##### Source material

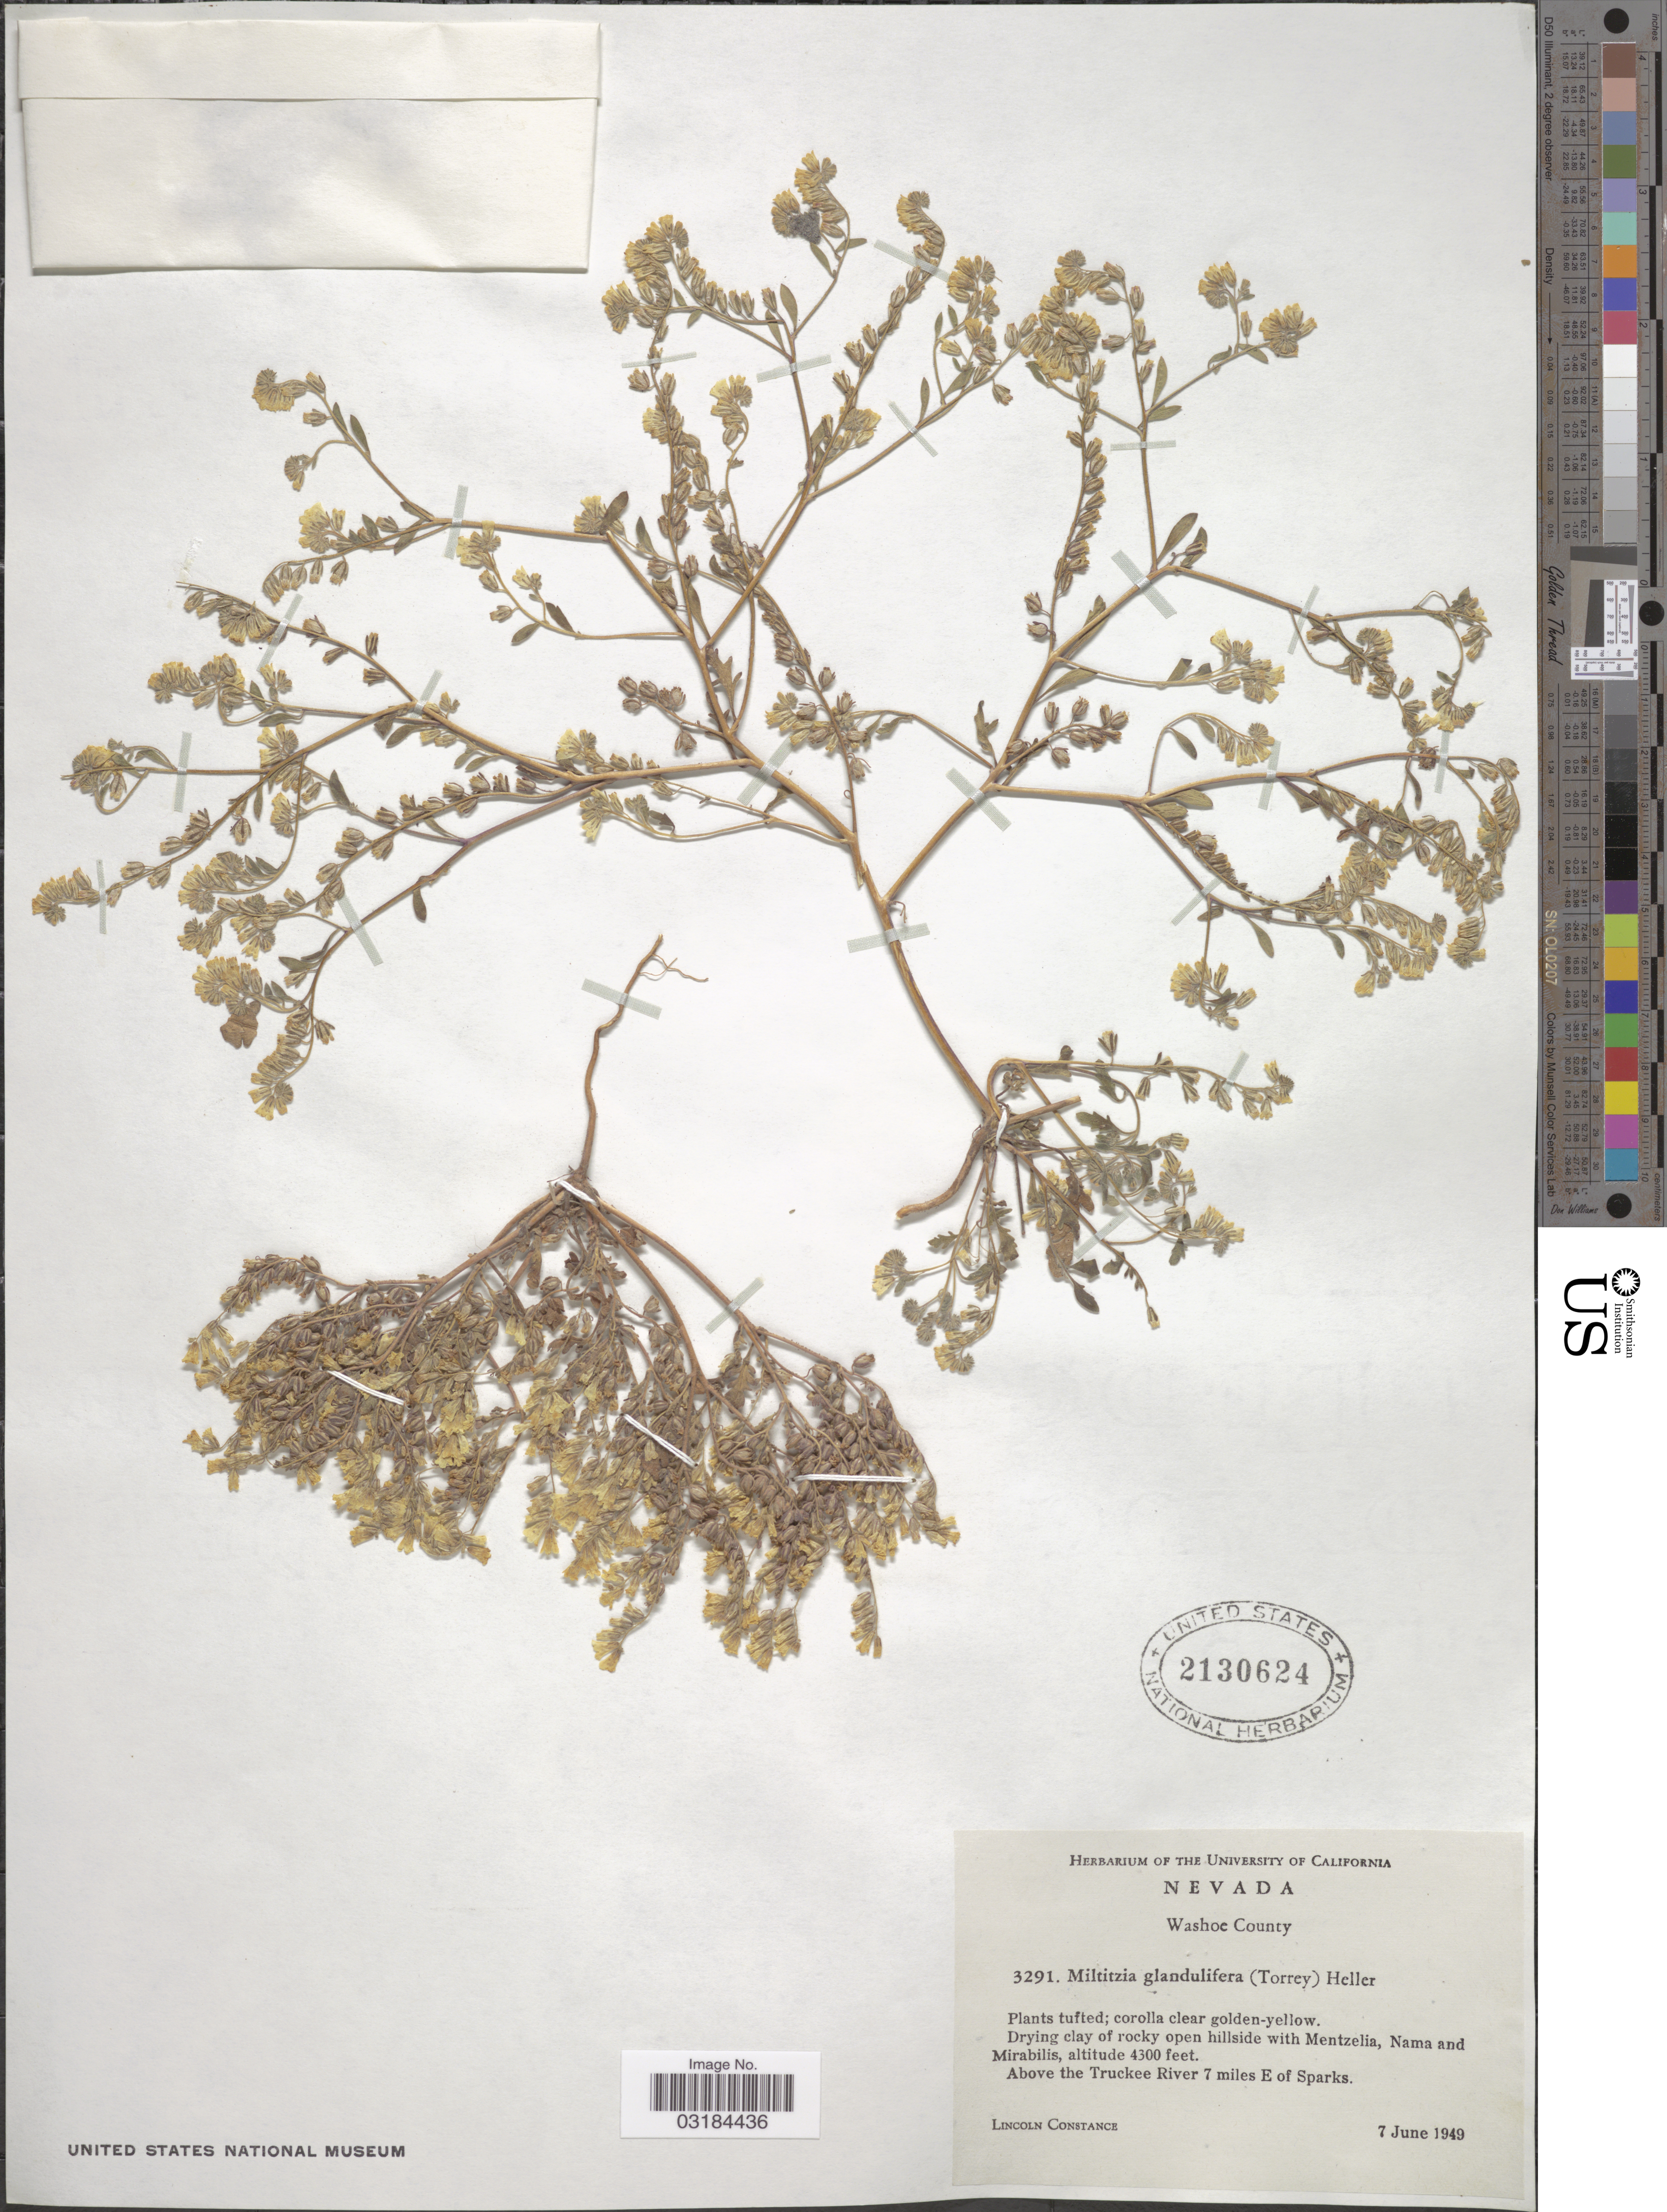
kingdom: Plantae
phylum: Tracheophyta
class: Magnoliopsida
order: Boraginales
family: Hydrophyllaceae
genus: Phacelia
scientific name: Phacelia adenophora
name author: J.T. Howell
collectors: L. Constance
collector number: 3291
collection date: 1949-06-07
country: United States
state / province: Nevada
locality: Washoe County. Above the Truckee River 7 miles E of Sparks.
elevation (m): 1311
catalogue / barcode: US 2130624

##########

Rewrite the lines as a numbered list, starting with the line that contains "collector number: 3291" and going on through the last line of the records. Leave out any blank lines.

1. collector number: 3291
2. collection date: 1949-06-07
3. country: United States
4. state / province: Nevada
5. locality: Washoe County. Above the Truckee River 7 miles E of Sparks.
6. elevation (m): 1311
7. catalogue / barcode: US 2130624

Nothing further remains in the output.